» YOUR TASK
Reproduce every one of the following lines without changing anything.
::: DATA FOR THE TASK
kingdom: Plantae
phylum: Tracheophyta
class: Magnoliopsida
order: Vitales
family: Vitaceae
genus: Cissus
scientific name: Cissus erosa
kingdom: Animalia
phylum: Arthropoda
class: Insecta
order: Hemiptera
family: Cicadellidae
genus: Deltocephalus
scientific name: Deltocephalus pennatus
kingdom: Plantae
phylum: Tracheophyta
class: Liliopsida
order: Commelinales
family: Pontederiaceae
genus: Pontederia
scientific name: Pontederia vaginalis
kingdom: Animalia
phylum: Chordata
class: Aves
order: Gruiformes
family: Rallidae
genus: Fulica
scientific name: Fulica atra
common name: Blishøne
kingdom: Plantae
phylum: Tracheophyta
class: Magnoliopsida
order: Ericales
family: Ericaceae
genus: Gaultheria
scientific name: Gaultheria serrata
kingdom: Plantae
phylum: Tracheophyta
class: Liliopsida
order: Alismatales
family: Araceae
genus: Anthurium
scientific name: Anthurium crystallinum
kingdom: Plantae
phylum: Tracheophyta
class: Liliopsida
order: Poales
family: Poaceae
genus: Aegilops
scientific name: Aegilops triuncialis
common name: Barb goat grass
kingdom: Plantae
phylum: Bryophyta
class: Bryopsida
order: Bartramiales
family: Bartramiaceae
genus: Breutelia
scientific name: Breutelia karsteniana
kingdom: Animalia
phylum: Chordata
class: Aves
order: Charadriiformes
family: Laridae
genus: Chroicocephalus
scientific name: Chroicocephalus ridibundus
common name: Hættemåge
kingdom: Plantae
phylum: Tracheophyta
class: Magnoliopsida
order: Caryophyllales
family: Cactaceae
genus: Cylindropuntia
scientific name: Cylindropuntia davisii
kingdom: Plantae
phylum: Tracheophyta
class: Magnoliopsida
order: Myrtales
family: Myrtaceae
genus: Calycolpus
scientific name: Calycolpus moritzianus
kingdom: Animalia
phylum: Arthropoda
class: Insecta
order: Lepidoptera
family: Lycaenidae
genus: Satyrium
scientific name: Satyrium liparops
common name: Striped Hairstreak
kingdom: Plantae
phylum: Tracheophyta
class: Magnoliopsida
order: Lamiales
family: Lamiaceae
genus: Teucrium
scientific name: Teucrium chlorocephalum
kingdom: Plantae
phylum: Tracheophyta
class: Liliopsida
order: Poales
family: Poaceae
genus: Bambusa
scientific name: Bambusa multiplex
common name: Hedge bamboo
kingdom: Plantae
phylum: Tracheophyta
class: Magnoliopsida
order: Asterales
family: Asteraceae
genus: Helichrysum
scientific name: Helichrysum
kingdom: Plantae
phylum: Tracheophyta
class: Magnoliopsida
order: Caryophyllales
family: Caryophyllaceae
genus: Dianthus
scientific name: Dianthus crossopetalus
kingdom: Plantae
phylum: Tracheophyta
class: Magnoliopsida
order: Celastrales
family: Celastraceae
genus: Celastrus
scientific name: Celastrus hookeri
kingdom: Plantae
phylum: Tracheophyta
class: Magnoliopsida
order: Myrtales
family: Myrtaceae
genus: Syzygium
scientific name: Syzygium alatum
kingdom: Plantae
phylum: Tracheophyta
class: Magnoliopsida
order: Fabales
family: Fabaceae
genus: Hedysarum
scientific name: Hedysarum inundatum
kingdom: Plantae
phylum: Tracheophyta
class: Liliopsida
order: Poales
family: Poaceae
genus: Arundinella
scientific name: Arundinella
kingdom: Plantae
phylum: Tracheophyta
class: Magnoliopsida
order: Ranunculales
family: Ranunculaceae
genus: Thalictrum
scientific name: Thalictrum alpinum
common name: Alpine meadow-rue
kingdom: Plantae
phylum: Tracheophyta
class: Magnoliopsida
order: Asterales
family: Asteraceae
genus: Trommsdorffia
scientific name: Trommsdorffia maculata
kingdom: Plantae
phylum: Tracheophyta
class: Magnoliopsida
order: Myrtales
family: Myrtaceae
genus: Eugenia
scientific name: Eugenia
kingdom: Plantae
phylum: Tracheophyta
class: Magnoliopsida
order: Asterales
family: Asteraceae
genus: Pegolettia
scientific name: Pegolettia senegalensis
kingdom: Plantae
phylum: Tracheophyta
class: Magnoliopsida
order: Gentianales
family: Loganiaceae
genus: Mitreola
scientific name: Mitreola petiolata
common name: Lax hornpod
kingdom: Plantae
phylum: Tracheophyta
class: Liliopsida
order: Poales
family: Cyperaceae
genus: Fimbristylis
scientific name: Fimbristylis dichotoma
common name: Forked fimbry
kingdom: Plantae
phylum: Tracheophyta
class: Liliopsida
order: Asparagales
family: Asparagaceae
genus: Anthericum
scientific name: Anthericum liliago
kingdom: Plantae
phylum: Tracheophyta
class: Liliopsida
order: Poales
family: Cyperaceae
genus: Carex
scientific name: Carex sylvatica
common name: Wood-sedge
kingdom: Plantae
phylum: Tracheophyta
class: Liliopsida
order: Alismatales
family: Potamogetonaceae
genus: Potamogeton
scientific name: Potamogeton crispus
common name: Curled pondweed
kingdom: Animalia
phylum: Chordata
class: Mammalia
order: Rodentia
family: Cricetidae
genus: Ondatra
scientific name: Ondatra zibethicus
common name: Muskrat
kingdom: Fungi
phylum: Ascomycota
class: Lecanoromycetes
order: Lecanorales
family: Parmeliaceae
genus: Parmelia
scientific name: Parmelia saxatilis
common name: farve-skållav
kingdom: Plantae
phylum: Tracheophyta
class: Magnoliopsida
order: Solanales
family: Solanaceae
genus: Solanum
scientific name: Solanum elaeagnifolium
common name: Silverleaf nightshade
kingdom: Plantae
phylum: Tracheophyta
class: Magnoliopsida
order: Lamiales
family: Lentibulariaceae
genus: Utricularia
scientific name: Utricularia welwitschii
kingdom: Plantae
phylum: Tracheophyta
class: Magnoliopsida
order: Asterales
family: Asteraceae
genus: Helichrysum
::::::
» EXERCISE RESPONSE
kingdom: Plantae
phylum: Tracheophyta
class: Magnoliopsida
order: Vitales
family: Vitaceae
genus: Cissus
scientific name: Cissus erosa
kingdom: Animalia
phylum: Arthropoda
class: Insecta
order: Hemiptera
family: Cicadellidae
genus: Deltocephalus
scientific name: Deltocephalus pennatus
kingdom: Plantae
phylum: Tracheophyta
class: Liliopsida
order: Commelinales
family: Pontederiaceae
genus: Pontederia
scientific name: Pontederia vaginalis
kingdom: Animalia
phylum: Chordata
class: Aves
order: Gruiformes
family: Rallidae
genus: Fulica
scientific name: Fulica atra
common name: Blishøne
kingdom: Plantae
phylum: Tracheophyta
class: Magnoliopsida
order: Ericales
family: Ericaceae
genus: Gaultheria
scientific name: Gaultheria serrata
kingdom: Plantae
phylum: Tracheophyta
class: Liliopsida
order: Alismatales
family: Araceae
genus: Anthurium
scientific name: Anthurium crystallinum
kingdom: Plantae
phylum: Tracheophyta
class: Liliopsida
order: Poales
family: Poaceae
genus: Aegilops
scientific name: Aegilops triuncialis
common name: Barb goat grass
kingdom: Plantae
phylum: Bryophyta
class: Bryopsida
order: Bartramiales
family: Bartramiaceae
genus: Breutelia
scientific name: Breutelia karsteniana
kingdom: Animalia
phylum: Chordata
class: Aves
order: Charadriiformes
family: Laridae
genus: Chroicocephalus
scientific name: Chroicocephalus ridibundus
common name: Hættemåge
kingdom: Plantae
phylum: Tracheophyta
class: Magnoliopsida
order: Caryophyllales
family: Cactaceae
genus: Cylindropuntia
scientific name: Cylindropuntia davisii
kingdom: Plantae
phylum: Tracheophyta
class: Magnoliopsida
order: Myrtales
family: Myrtaceae
genus: Calycolpus
scientific name: Calycolpus moritzianus
kingdom: Animalia
phylum: Arthropoda
class: Insecta
order: Lepidoptera
family: Lycaenidae
genus: Satyrium
scientific name: Satyrium liparops
common name: Striped Hairstreak
kingdom: Plantae
phylum: Tracheophyta
class: Magnoliopsida
order: Lamiales
family: Lamiaceae
genus: Teucrium
scientific name: Teucrium chlorocephalum
kingdom: Plantae
phylum: Tracheophyta
class: Liliopsida
order: Poales
family: Poaceae
genus: Bambusa
scientific name: Bambusa multiplex
common name: Hedge bamboo
kingdom: Plantae
phylum: Tracheophyta
class: Magnoliopsida
order: Asterales
family: Asteraceae
genus: Helichrysum
scientific name: Helichrysum
kingdom: Plantae
phylum: Tracheophyta
class: Magnoliopsida
order: Caryophyllales
family: Caryophyllaceae
genus: Dianthus
scientific name: Dianthus crossopetalus
kingdom: Plantae
phylum: Tracheophyta
class: Magnoliopsida
order: Celastrales
family: Celastraceae
genus: Celastrus
scientific name: Celastrus hookeri
kingdom: Plantae
phylum: Tracheophyta
class: Magnoliopsida
order: Myrtales
family: Myrtaceae
genus: Syzygium
scientific name: Syzygium alatum
kingdom: Plantae
phylum: Tracheophyta
class: Magnoliopsida
order: Fabales
family: Fabaceae
genus: Hedysarum
scientific name: Hedysarum inundatum
kingdom: Plantae
phylum: Tracheophyta
class: Liliopsida
order: Poales
family: Poaceae
genus: Arundinella
scientific name: Arundinella
kingdom: Plantae
phylum: Tracheophyta
class: Magnoliopsida
order: Ranunculales
family: Ranunculaceae
genus: Thalictrum
scientific name: Thalictrum alpinum
common name: Alpine meadow-rue
kingdom: Plantae
phylum: Tracheophyta
class: Magnoliopsida
order: Asterales
family: Asteraceae
genus: Trommsdorffia
scientific name: Trommsdorffia maculata
kingdom: Plantae
phylum: Tracheophyta
class: Magnoliopsida
order: Myrtales
family: Myrtaceae
genus: Eugenia
scientific name: Eugenia
kingdom: Plantae
phylum: Tracheophyta
class: Magnoliopsida
order: Asterales
family: Asteraceae
genus: Pegolettia
scientific name: Pegolettia senegalensis
kingdom: Plantae
phylum: Tracheophyta
class: Magnoliopsida
order: Gentianales
family: Loganiaceae
genus: Mitreola
scientific name: Mitreola petiolata
common name: Lax hornpod
kingdom: Plantae
phylum: Tracheophyta
class: Liliopsida
order: Poales
family: Cyperaceae
genus: Fimbristylis
scientific name: Fimbristylis dichotoma
common name: Forked fimbry
kingdom: Plantae
phylum: Tracheophyta
class: Liliopsida
order: Asparagales
family: Asparagaceae
genus: Anthericum
scientific name: Anthericum liliago
kingdom: Plantae
phylum: Tracheophyta
class: Liliopsida
order: Poales
family: Cyperaceae
genus: Carex
scientific name: Carex sylvatica
common name: Wood-sedge
kingdom: Plantae
phylum: Tracheophyta
class: Liliopsida
order: Alismatales
family: Potamogetonaceae
genus: Potamogeton
scientific name: Potamogeton crispus
common name: Curled pondweed
kingdom: Animalia
phylum: Chordata
class: Mammalia
order: Rodentia
family: Cricetidae
genus: Ondatra
scientific name: Ondatra zibethicus
common name: Muskrat
kingdom: Fungi
phylum: Ascomycota
class: Lecanoromycetes
order: Lecanorales
family: Parmeliaceae
genus: Parmelia
scientific name: Parmelia saxatilis
common name: farve-skållav
kingdom: Plantae
phylum: Tracheophyta
class: Magnoliopsida
order: Solanales
family: Solanaceae
genus: Solanum
scientific name: Solanum elaeagnifolium
common name: Silverleaf nightshade
kingdom: Plantae
phylum: Tracheophyta
class: Magnoliopsida
order: Lamiales
family: Lentibulariaceae
genus: Utricularia
scientific name: Utricularia welwitschii
kingdom: Plantae
phylum: Tracheophyta
class: Magnoliopsida
order: Asterales
family: Asteraceae
genus: Helichrysum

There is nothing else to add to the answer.